There are definitely days when I forget to think of the Work -- the writing that's actually telling stories, that reflects passions and suffering and (dare I say?) art and the mythic impulse (to use a coined phrase) -- with its capital letter. And by all rights, the Work needs its capital!
It is so easy to get bogged down in small-w work. It pays the bills. It's easily justifiable as a way to spend time. It has real actual deadlines. There's someone on the other end holding you accountable. And that makes it so, so easy to give small-w work the priority.
m_stiefvater just
posted recently about how to write a novel. (Go read that post and come back. I'll wait.) She says:
This is what you say: “‘I’m writing the novel. Starting now. Not only that, but I’m finishing it.”

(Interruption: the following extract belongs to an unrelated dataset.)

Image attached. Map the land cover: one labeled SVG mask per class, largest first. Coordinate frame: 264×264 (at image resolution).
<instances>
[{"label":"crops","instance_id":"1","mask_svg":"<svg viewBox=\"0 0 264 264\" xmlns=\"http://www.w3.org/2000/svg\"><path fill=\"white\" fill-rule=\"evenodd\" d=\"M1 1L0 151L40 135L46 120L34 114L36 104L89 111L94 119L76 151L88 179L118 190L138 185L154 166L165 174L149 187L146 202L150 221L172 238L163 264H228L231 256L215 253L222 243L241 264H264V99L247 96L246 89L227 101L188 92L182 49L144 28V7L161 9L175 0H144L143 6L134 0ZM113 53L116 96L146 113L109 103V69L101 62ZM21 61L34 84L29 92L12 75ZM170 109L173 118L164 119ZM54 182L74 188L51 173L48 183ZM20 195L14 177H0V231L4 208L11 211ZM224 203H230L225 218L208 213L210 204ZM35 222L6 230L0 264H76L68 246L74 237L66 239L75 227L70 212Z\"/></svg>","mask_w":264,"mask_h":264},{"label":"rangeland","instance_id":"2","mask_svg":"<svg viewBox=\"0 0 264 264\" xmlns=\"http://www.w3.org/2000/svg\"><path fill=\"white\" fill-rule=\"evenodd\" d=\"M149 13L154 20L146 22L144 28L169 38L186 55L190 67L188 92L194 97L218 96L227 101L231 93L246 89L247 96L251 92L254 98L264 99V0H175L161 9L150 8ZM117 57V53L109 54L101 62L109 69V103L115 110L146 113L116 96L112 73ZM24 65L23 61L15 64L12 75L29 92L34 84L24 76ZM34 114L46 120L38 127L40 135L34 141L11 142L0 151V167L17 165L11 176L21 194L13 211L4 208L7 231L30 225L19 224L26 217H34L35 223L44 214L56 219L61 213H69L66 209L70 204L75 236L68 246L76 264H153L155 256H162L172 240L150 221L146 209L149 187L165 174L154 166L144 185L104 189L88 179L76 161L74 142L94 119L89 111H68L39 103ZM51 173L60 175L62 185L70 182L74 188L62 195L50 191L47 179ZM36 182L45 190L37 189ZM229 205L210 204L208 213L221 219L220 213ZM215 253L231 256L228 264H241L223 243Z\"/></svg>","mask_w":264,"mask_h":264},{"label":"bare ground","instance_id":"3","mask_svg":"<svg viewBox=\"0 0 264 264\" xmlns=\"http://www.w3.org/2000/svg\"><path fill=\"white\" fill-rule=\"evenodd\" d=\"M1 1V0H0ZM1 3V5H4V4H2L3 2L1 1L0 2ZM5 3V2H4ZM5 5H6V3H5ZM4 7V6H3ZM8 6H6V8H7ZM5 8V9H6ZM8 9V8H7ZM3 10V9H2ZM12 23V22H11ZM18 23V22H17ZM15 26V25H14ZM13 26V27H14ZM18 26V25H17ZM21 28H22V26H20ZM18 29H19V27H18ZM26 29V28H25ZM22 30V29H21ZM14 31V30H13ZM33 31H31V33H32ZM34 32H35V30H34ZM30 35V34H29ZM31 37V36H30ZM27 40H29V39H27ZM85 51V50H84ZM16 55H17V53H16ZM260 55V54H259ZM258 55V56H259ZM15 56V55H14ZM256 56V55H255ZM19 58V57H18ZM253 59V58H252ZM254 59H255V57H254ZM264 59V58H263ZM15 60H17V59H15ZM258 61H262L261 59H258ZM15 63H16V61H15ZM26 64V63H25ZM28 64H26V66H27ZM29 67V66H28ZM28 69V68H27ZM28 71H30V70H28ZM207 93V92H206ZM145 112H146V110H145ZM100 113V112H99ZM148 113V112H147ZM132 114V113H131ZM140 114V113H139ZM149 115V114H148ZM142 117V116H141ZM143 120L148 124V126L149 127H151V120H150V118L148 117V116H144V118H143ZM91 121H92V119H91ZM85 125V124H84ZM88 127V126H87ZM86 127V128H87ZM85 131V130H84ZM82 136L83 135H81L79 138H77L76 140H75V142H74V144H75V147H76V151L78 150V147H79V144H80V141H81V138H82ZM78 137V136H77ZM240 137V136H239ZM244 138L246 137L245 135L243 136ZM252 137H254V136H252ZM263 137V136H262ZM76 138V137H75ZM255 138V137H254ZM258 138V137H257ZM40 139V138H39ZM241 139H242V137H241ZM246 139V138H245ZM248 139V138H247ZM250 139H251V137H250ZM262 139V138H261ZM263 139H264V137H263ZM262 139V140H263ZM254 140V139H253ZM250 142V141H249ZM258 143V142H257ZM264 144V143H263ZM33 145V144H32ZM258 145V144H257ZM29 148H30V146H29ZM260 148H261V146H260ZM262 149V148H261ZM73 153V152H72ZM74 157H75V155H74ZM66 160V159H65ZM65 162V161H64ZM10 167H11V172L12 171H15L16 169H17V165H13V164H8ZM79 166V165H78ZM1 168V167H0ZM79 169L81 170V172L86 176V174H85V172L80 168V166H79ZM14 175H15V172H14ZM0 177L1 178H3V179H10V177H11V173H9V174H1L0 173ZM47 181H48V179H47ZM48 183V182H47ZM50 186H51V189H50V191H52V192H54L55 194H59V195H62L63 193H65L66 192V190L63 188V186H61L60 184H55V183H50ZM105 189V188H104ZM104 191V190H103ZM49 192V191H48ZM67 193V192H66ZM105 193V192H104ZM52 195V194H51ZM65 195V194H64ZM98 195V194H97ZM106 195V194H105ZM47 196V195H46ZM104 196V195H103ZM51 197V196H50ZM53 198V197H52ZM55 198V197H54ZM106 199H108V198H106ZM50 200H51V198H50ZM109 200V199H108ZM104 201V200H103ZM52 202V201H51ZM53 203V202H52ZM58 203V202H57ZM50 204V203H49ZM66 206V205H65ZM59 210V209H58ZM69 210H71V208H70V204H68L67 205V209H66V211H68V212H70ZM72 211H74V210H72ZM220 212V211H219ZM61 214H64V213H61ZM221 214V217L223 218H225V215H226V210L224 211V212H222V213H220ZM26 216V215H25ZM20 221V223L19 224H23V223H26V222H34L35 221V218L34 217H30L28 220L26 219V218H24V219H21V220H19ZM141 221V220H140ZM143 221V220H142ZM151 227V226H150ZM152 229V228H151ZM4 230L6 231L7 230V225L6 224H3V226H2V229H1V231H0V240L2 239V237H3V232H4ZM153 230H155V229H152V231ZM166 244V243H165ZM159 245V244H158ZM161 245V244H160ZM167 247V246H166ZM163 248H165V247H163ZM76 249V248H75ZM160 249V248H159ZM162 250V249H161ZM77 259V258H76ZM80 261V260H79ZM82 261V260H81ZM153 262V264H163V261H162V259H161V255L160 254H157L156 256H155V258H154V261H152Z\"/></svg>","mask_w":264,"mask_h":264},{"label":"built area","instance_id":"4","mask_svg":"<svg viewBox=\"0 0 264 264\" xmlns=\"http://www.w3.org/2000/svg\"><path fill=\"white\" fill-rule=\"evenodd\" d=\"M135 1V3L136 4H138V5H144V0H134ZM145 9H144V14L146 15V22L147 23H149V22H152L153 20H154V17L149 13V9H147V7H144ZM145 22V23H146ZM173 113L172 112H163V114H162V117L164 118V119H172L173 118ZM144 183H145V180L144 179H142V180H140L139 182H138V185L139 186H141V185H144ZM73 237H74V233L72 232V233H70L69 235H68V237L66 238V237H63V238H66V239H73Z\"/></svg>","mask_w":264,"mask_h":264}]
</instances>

Focusing on the Work is the only way for that novel to ever become more than a dream.
I was chatting with a fellow freelancer about the balance of work vs. Work (in slightly different words) in an e-mail earlier today, and I offered advice, despite my not having mastered the balance. I almost always err on the side of work. And that means the Work often suffers or gets left behind. I need to follow
m_stiefvater's advice: I'm writing the novel. Starting now.